Re: parsing system info
by NetWallah (Canon) on May 27, 2008 at 17:33 UTC
Re: parsing system info
by Herkum (Parson) on May 27, 2008 at 17:11 UTC

    I have found that one of the most useful skills you can develop as a programmer is learning how to make it easier to manage data rather than parse data.

    You should focus on trying to find the information you need in as simple and as focused context as possible. In other words, only get what you need and your programming will be much easier.

    If you dump everything out and then try to parse, you might get what you need but you have to sort through a bunch of garbage to find what you need (you get it: Garbage, Dump?! its funny!... *sigh*).

Re: parsing system info
by 5mi11er (Deacon) on May 27, 2008 at 16:54 UTC
    Excellent suggestion to use the /proc system grep.

    But as a training exercise for me, (I wasn't very clear initially), I'm looking for how to parse the different areas. Pseudo-code time:

    while(<>) {
       # search for lots of dashes, that separates the server records
           #once we have found that, we're at step 1
       # Step 1
           # gather server name/main ip address
           # if we find "ifconfig" go to step 2
       # Step 2
           # gather IP address info
           # if we find "uname" to to step 3
       # Etc...
    }
    
    That's my current, probably bad, idea of how to tackle the problem. I'm pretty sure there are much better ways of going about it...

    -Scott

      Little utilities each parsing one set of information is how the "tools" do it, but that doesn't help me learn more about parsing larger things such as this.

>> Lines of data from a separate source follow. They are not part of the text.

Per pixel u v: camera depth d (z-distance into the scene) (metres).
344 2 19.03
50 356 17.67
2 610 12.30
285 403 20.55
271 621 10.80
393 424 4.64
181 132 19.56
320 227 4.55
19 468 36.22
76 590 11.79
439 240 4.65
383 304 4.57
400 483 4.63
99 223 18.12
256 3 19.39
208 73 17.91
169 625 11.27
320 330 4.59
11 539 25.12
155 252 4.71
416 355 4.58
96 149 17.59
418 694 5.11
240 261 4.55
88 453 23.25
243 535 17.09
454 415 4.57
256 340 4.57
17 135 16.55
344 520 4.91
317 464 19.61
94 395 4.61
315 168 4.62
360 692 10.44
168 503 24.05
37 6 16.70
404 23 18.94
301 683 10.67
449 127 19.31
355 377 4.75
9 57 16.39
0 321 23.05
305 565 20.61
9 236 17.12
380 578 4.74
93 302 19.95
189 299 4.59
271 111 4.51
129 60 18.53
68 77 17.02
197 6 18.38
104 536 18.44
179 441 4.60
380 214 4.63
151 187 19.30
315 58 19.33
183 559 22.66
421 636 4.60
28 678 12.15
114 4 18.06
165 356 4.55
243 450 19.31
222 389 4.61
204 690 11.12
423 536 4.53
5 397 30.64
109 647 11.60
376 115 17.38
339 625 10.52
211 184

      I'd say develop little utilities each parsing one set of information.

      You are planning a big utility that opens your data file once and reads everything. Instead, let each little utility open the file, scan through for what it needs, and ignore everything it doesn't know about. That way you can build and test one little piece at a time.

      After you've written several little utilities, you'll find they all use some of the same tricks, e.g. the regex for reading the server name. You will want to put these repeated snippets into a module that each little utility can use. Do that module later. Start by building some little thing that works right now.

      For example, the df request returns a table with column headings. Have a little utility that handles this.

      # regexes referenced below should be defined or imported here # hash of hashes summarizing df results my %partitions_on; LINE: while (<>) { # pull the server name from a line like [jboss-box1] my ( $server ) = /$SERVER_PATTERN/; next LINE if !$server; # skip what doesn't relate to the df command NON_DF_INFO: while (<>) { last NON_DF_INFO if /$DF_PATTERN/; } my $header = <>; my @cols = split; my %value_of; DATA: while (<>) { last DATA if /$BLANK/; @value_of{@cols} = split; } %partitions_on{$server} = \%value_of; # go back to hunting for another server next LINE; }
Re: parsing system info
by andreas1234567 (Vicar) on May 27, 2008 at 18:58 UTC
    I suggest you take a good look at cfengine while you're at it. The article Intro to cfengine for system administration (ibm.com/developerworks) is from 2002 but it still stands.
    --
    No matter how great and destructive your problems may seem now, remember, you've probably only seen the tip of them. [1]
Re: parsing system info
by bloonix (Monk) on May 28, 2008 at 10:45 UTC
    Hello Scott,

    maybe you like to use Sys::Statistics::Linux for different things like memory and disk usage.

    There are many other Linux::* modules on CPAN that could be very useful for you.

    Cheers,
    Jonny
Re: parsing system info
by 5mi11er (Deacon) on May 30, 2008 at 14:34 UTC
    Thanks for the various suggestions for how to better gather system information, it's useful information.

    But I was attempting to learn about parsing best practices. I'll eventually start up a new thread attempting to ask the question better.

    -Scott